Frontier released a cryptic statement about its financial condition. “Frontier’s business and operations are solid and serving our customers remains our top priority. As we have said publicly, Frontier is evaluating its capital structure with an eye to reducing debt so as to be able to better serve our customers.”
West Virginia PSC Chair Charlotte Lane told me on Talkline last week that the agency is on top of the issue. Last year, it ordered a management audit after repeated service complaints.

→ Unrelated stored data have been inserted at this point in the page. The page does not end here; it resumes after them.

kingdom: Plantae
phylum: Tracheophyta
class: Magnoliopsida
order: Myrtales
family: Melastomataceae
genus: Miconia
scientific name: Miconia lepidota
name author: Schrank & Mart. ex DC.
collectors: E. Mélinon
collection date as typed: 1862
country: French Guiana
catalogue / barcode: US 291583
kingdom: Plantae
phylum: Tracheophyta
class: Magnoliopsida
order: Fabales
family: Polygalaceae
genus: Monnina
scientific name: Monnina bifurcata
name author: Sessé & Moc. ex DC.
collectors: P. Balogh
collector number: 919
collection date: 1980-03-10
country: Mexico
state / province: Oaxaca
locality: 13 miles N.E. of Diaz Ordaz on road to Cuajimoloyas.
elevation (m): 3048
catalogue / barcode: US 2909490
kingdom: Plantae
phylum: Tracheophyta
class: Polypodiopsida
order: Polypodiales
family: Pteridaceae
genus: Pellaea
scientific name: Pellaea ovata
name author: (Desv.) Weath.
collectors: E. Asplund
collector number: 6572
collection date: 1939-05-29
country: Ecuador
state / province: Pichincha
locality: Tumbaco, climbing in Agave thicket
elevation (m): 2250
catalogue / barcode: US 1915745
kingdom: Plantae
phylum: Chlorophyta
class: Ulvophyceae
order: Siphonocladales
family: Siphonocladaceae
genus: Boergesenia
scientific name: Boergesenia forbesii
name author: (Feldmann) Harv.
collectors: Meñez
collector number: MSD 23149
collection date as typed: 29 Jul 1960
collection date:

That audit is scheduled to be finished by March 19.
Lane said the agency will use the audit to determine a way forward to improve service for Frontier’s 300,000 customers in the state. “I think we have a lot of power and we will exercise it,” she said.
Analysts believe Frontier over expanded over the last decade, spending $10 billion in cable and broadband just as customers were starting to cut the cord. Additionally, Frontier’s purchases included some aging wired and rural networks, such as the Verizon system in West Virginia.
However, Frontier knew what it was getting into when it moved into West Virginia and the company made a commitment to quality service. The landlines remain vital in West Virginia because many parts of the state do not have reliable cell service.
West Virginia customers don’t care much about debt restructuring by their communications company. All they want is what they are paying for—reliable service. The responsibility rests with the PSC to ensure that happens.
*(The West Virginia PSC does not regulate internet service. The agency forwards those complaints to the West Virginia Attorney General’s Office.)